Please give the entries again in full and exactly, without any picture.

# Records shown
---*---

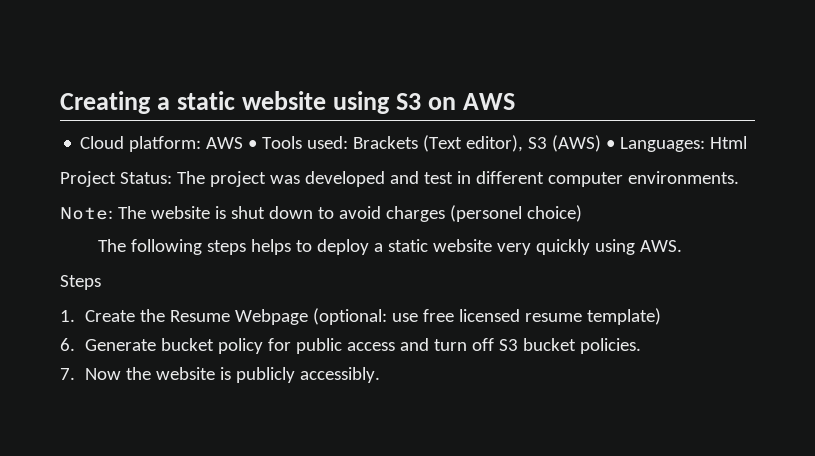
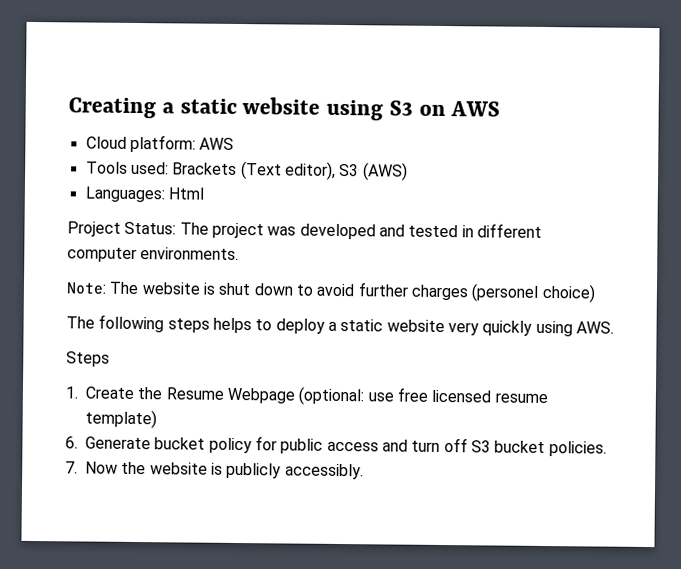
[248,140,258,149] • -> (235, 143) //
[606,140,616,149] • -> (408, 171) //
[423,172,453,184] test -> [408,224,459,238] tested
(381, 212) none -> [357,282,409,297] further

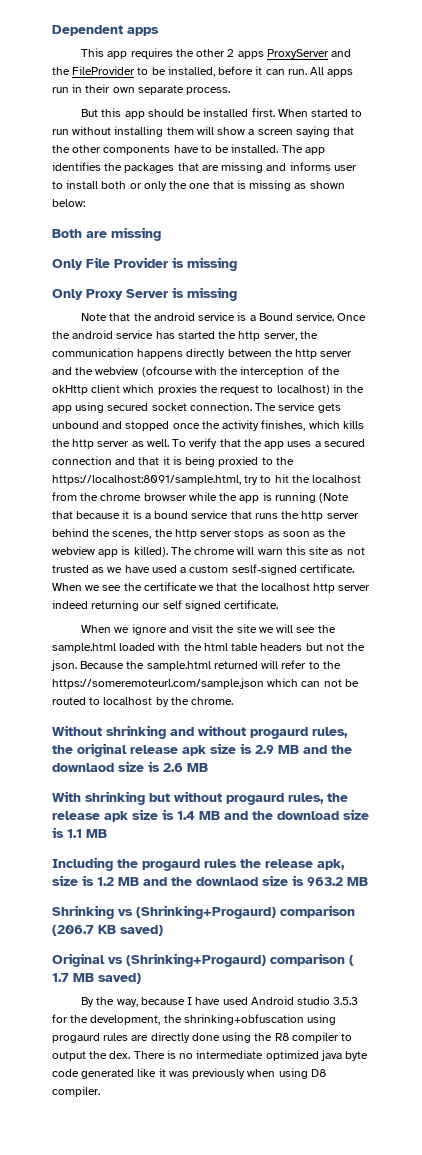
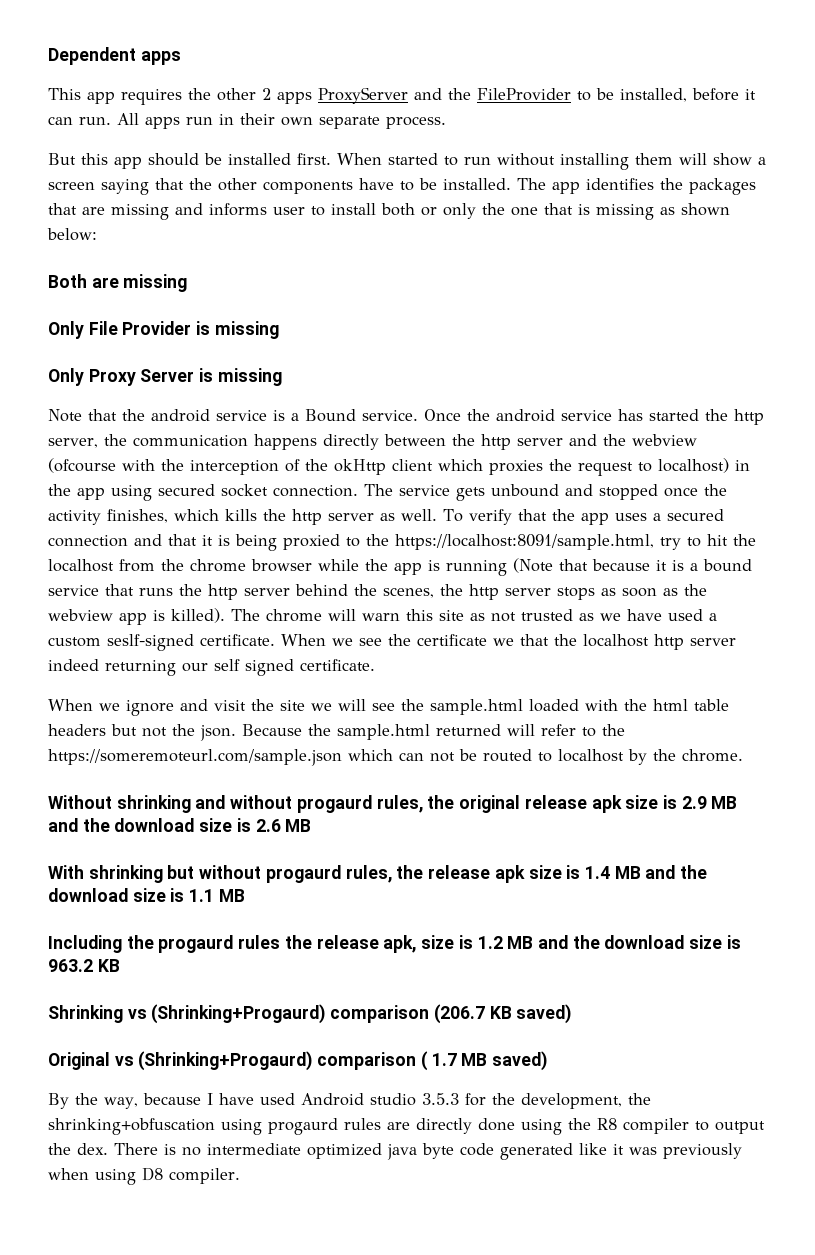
[52,763,114,772] downlaod -> [114,818,195,832] download
[196,877,258,886] downlaod -> [604,935,685,949] download
[347,877,368,886] MB -> [97,959,120,972] KB

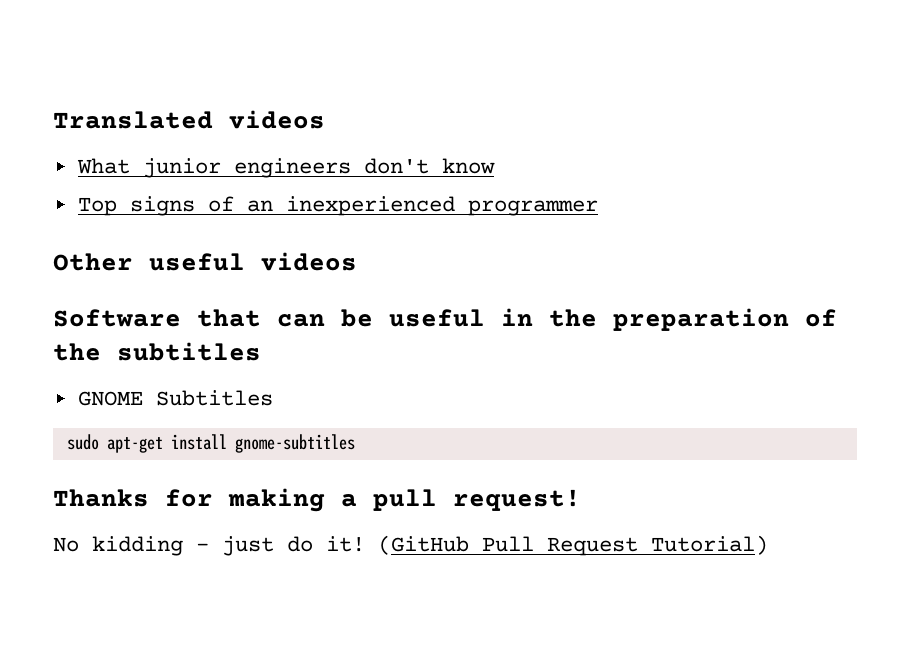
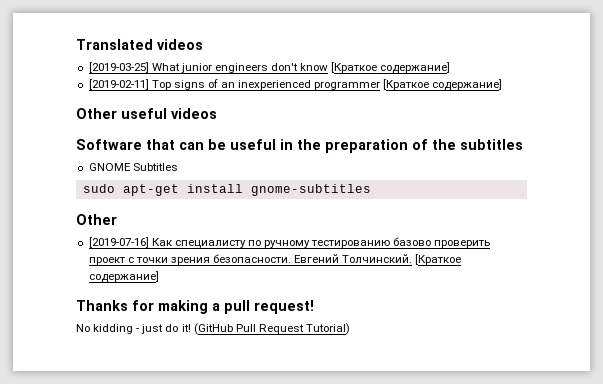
(325, 119) none -> [88,62,149,73] [2019-03-25]
(495, 166) // -> [331,62,451,74] [88,79,149,90] [Краткое содержание] // [2019-02-11]
(598, 208) none -> [383,79,503,91] [Краткое содержание]
(355, 443) none -> [76,214,117,225] [88,237,491,248] [88,254,462,265] [88,271,159,283] // Other // [2019-07-16] Как специалисту по ручному тестированию базово проверить проект с точки зрения безопасности. Евгений Толчинский. [Краткое содержание]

---*---

# Expected answer
[248,140,258,149] • -> (235, 143) //
[606,140,616,149] • -> (408, 171) //
[423,172,453,184] test -> [408,224,459,238] tested
(381, 212) none -> [357,282,409,297] further

[52,763,114,772] downlaod -> [114,818,195,832] download
[196,877,258,886] downlaod -> [604,935,685,949] download
[347,877,368,886] MB -> [97,959,120,972] KB

(325, 119) none -> [88,62,149,73] [2019-03-25]
(495, 166) // -> [331,62,451,74] [88,79,149,90] [Краткое содержание] // [2019-02-11]
(598, 208) none -> [383,79,503,91] [Краткое содержание]
(355, 443) none -> [76,214,117,225] [88,237,491,248] [88,254,462,265] [88,271,159,283] // Other // [2019-07-16] Как специалисту по ручному тестированию базово проверить проект с точки зрения безопасности. Евгений Толчинский. [Краткое содержание]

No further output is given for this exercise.